On Tuesday, August 19, more than 200,000 students will return to classes in Hillsborough County, many of whom will be crossing busy roads during the peak of the morning rush hour.
While all South County schools have marked school zones, Gibsonton and Ruskin elementary schools, in particular, are located on busy, high-speed roads leading to I-75 that require a significant decrease from the normal speed limit.
The Hillsborough County Sheriff’s Office will be on patrol that day. Fines for exceeding a school-zone limit start at $143 for a mere mile per hour or two over the speed limit and can run in excess of $500 for greater infractions.
According to deputies, steep fines are in place to ensure that drivers appreciate the safety factor involved in children crossing roads to go to school. After a summer without the flashing school zone signs, and with expected traffic backups around schools, authorities urge commuters to think, look and drive with extreme caution, particularly beginning on Tuesday.
The Florida Department of Motor Vehicles also emphasizes that motorists must wait to resume normal speed until notified by the “End of School Zone” signs. Also, drivers should remember that passing a school bus stopped to load or unload children is illegal and a serious offense.
School crossing guards are hired and managed by the Hillsborough County Sheriff’s Office. Crossing guards are charged with reporting the license plate numbers of cars that do not slow down for active school zones or stop for children in the crosswalk after being instructed to do so. Crossing guards are on duty from 7:10 to 8:25 a.m. and from 2 to 2:45 p.m. for most area schools.
The Tampa Bay area has long been in the news as one of the most dangerous metropolitan areas in the nation for pedestrians. Nationally, the number of pedestrians killed has been on the rise with 4,743 deaths in 2012, according to the National Highway Traffic Safety Administration. “Children age 15 and younger accounted for six percent of pedestrian fatalities and 18 percent of all pedestrians injured in traffic crashes,” the NTSA said in its most recent annual report.

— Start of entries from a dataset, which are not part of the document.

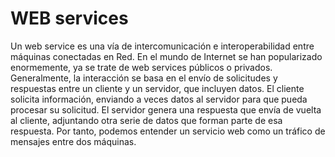 # WEB services

Un web service es una vía de intercomunicación e interoperabilidad entre máquinas conectadas en Red. En el mundo de Internet se han popularizado enormemente, ya se trate de web services públicos o privados. Generalmente, la interacción se basa en el envío de solicitudes y respuestas entre un cliente y un servidor, que incluyen datos. El cliente solicita información, enviando a veces datos al servidor para que pueda procesar su solicitud. El servidor genera una respuesta que envía de vuelta al cliente, adjuntando otra serie de datos que forman parte de esa respuesta. Por tanto, podemos entender un servicio web como un tráfico de mensajes entre dos máquinas.
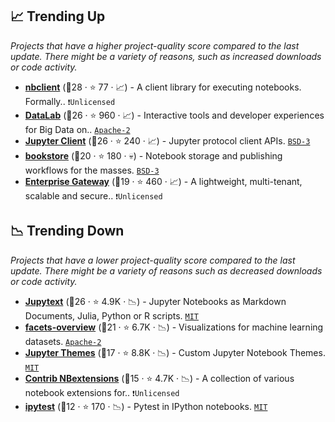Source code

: ## 📈 Trending Up

_Projects that have a higher project-quality score compared to the last update. There might be a variety of reasons, such as increased downloads or code activity._

- <b><a href="https://github.com/jupyter/nbclient">nbclient</a></b> (🥇28 ·  ⭐ 77 · 📈) - A client library for executing notebooks. Formally.. <code>❗Unlicensed</code>
- <b><a href="https://github.com/googledatalab/datalab">DataLab</a></b> (🥈26 ·  ⭐ 960 · 📈) - Interactive tools and developer experiences for Big Data on.. <code><a href="http://bit.ly/3nYMfla">Apache-2</a></code>
- <b><a href="https://github.com/jupyter/jupyter_client">Jupyter Client</a></b> (🥇26 ·  ⭐ 240 · 📈) - Jupyter protocol client APIs. <code><a href="http://bit.ly/3aKzpTv">BSD-3</a></code>
- <b><a href="https://github.com/nteract/bookstore">bookstore</a></b> (🥉20 ·  ⭐ 180 · 💀) - Notebook storage and publishing workflows for the masses. <code><a href="http://bit.ly/3aKzpTv">BSD-3</a></code>
- <b><a href="https://github.com/jupyter/enterprise_gateway">Enterprise Gateway</a></b> (🥈19 ·  ⭐ 460 · 📈) - A lightweight, multi-tenant, scalable and secure.. <code>❗Unlicensed</code>

## 📉 Trending Down

_Projects that have a lower project-quality score compared to the last update. There might be a variety of reasons such as decreased downloads or code activity._

- <b><a href="https://github.com/mwouts/jupytext">Jupytext</a></b> (🥇26 ·  ⭐ 4.9K · 📉) - Jupyter Notebooks as Markdown Documents, Julia, Python or R scripts. <code><a href="http://bit.ly/34MBwT8">MIT</a></code>
- <b><a href="https://github.com/PAIR-code/facets">facets-overview</a></b> (🥈21 ·  ⭐ 6.7K · 📉) - Visualizations for machine learning datasets. <code><a href="http://bit.ly/3nYMfla">Apache-2</a></code>
- <b><a href="https://github.com/dunovank/jupyter-themes">Jupyter Themes</a></b> (🥈17 ·  ⭐ 8.8K · 📉) - Custom Jupyter Notebook Themes. <code><a href="http://bit.ly/34MBwT8">MIT</a></code>
- <b><a href="https://github.com/ipython-contrib/jupyter_contrib_nbextensions">Contrib NBextensions</a></b> (🥉15 ·  ⭐ 4.7K · 📉) - A collection of various notebook extensions for.. <code>❗Unlicensed</code>
- <b><a href="https://github.com/chmp/ipytest">ipytest</a></b> (🥉12 ·  ⭐ 170 · 📉) - Pytest in IPython notebooks. <code><a href="http://bit.ly/34MBwT8">MIT</a></code>

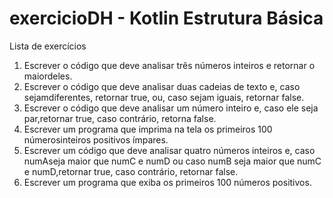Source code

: # exercicioDH - Kotlin Estrutura Básica


Lista de exercícios

1) Escrever o código que deve analisar três números inteiros e retornar o maiordeles.
2) Escrever o código que deve analisar duas cadeias de texto e, caso sejamdiferentes, retornar true, ou, caso sejam iguais, retornar false.
3) Escrever o código que deve analisar um número inteiro e, caso ele seja par,retornar true, caso contrário, retorna false.
4) Escrever um programa que imprima na tela os primeiros 100 númerosinteiros positivos ímpares.
5) Escrever um código que deve analisar quatro números inteiros e, caso numAseja maior que numC e numD ou caso numB seja maior que numC e numD,retornar true, caso contrário, retornar false.
6) Escrever um programa que exiba os primeiros 100 números positivos.
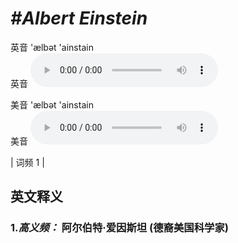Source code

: # ***\#Albert Einstein*** 
英音 'ælbət 'ainstain  
英音
<audio src="./media/Albert Einstein-B.aac" controls="controls"></audio>

美音 'ælbət 'ainstain  
美音
<audio src="./media/Albert Einstein.aac" controls="controls"></audio>



| 词频 1 |  

英文释义
---
### 1.*高义频：* **阿尔伯特·爱因斯坦 (德裔美国科学家)**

While, in contrast to national statistics, the number of pedestrian fatalities in both Hillsborough and Florida has decreased slightly, the total still remains above the national average. According to Smart Growth America, a nonprofit national neighborhood advocacy group, there were 874 pedestrian fatalities in the Tampa Bay metropolitan area from the past five years of available data.
The group went on to state that there were 2.97 pedestrian deaths per 100,000 population annually in the Tampa Bay area, the highest number of any large metro area. The Minneapolis-St. Paul area in Minnesota came in safest with 0.72 pedestrian deaths per 100,000 people.
And with the continued growth of the county, particularly in South County, new and changed school zones could be in place.
With the 2014 school year, Thompson Elementary School will join Ruskin and Cypress Creek elementary schools to serve the growing South County population. Both Ruskin and Cypress Creek have been running in excess of district standard capacity for the past years. Thompson Elementary is located near Lennard High School on Shell Point Road. The school is the district’s first LEED-accredited school, with enhanced energy-efficient lighting, increased use of natural light and resource-efficient plumbing fixtures. The school was built for a capacity of 950 students. Named for famed Hillsborough County educator and administrator Vince Thompson, the school’s mascot is The Trailblazer.
According to Stephen Hegarty of the Hillsborough County School District, the new school’s initial enrollment is projected to be 750 students on the first day, rising to 800 students within the first few weeks.
The Hillsborough County School District is the third-largest district in Florida and the eighth-largest in the United States.
“Overall projected enrollment this year is 205,000,” Hegarty said. “We won’t hit that number until a few days or weeks into the school year.”
That would be a record high for the district, which first surpassed 200,000 students last year.
Beginning on Tuesday morning, after a long summer, students in South County will again return to classes. Keep an eye out for children and school zone warning signs. Your careful driving may not only save your pocketbook but, more importantly, the life of a child.